This Christmas it is tempting to tempt God and weary him with a better sign. After all, the sign of the belen may no longer be as wondrous as it was when we were children. In our annual rituals of putting up the lanterns and the lights, we may have lost the point of those pretty lights. We may have grown so accustomed to the dark side we couldn’t care less if the night should ever go away. Those pretty lights are pretty in the dark anyway.
This Christmas it is tempting to dare God to give us a clearer sign to prove his presence and love. After all, there are moments we would rather believe those signs that show how hopeless and selfish our lives can be at times. In the many ways we terrorize one another and wreak havoc on the earth, we seem to have forgotten our humanity. We may have been so enamored of our rightness we no longer see our blindness and our deep desire for redemption or forgiveness.
But we shall not weary our God with another sign to prove his love for us. For we know in faith that the point of signs is not to take the ground from under our feet and astound us. Even if astonishment is what we sometimes seek, we know that it is the chronic condition of our WDD (wonder-deficit disorder) that can indeed be wearisome. The point of signs is not to compel us to believe; that would only take the freedom from under our souls and enslave us.
When the sun dances and our rosary beads turn to gold and we find the tomb empty, there is almost always something just as captivating there to nudge us to doubt.
And this is just as well for we discover something deeply human and lovely in the very ambivalence of signs. It is the fuzziness itself that helps us to mean our love and our faith. Thus we can say for better, for worse (who knows, we will never be sure), we will continue to love no matter what happens. Thus can I make this profession in love: even if I am not sure about your love for me, I am sure about my love for you. Even if I do not know you forgive me, I will ask for your forgiveness.
Thus can I make this confession in faith: even if I do not always see your presence, I will be present to you. Even if things are not clear, and specially because things are not clear, I will continue to entrust myself and risk loving you.
When bread is multiplied or water turned into wine, the point is not the miracle bread or the vintage wine or the wonder-working.
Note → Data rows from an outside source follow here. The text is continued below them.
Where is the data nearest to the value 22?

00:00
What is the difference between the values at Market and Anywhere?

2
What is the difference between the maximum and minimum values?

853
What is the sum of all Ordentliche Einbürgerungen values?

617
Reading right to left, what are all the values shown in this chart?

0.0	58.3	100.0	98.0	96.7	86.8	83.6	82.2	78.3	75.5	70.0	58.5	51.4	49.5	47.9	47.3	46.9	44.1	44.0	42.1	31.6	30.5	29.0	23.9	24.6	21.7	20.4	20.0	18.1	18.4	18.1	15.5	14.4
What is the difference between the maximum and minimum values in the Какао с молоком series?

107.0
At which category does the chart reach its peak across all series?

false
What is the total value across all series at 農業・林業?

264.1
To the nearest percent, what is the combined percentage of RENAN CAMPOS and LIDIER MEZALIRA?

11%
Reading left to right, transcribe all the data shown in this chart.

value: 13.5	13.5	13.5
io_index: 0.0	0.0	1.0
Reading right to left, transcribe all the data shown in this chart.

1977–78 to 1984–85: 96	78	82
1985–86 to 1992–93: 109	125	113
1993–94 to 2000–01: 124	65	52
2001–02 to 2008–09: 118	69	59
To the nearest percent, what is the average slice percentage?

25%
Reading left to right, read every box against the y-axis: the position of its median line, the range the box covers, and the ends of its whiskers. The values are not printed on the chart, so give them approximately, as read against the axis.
The point of the sign is the One who holds in his hands the bread and the wine and the wonder of it all.
For the sign that is shown us is more than a roadside arrow pointing to God. The sign that is given us is God himself in the flesh, in the person of Jesus Christ, born of the virgin Mary. The sign itself is also the One signified, who is himself therefore the ultimate sacrament and full embodiment of God who means to be with us in love.
Such a sign that is given us of our redemption is not even galactic or grand: only a virgin with child, and a gallant man who follows a fuzzy dream to take her and her child into his home.
When the Christmas star is stilled and our trees bear beads of light and we find an infant cradled in a manger, there is almost always something just as captivating there to nudge us to believe.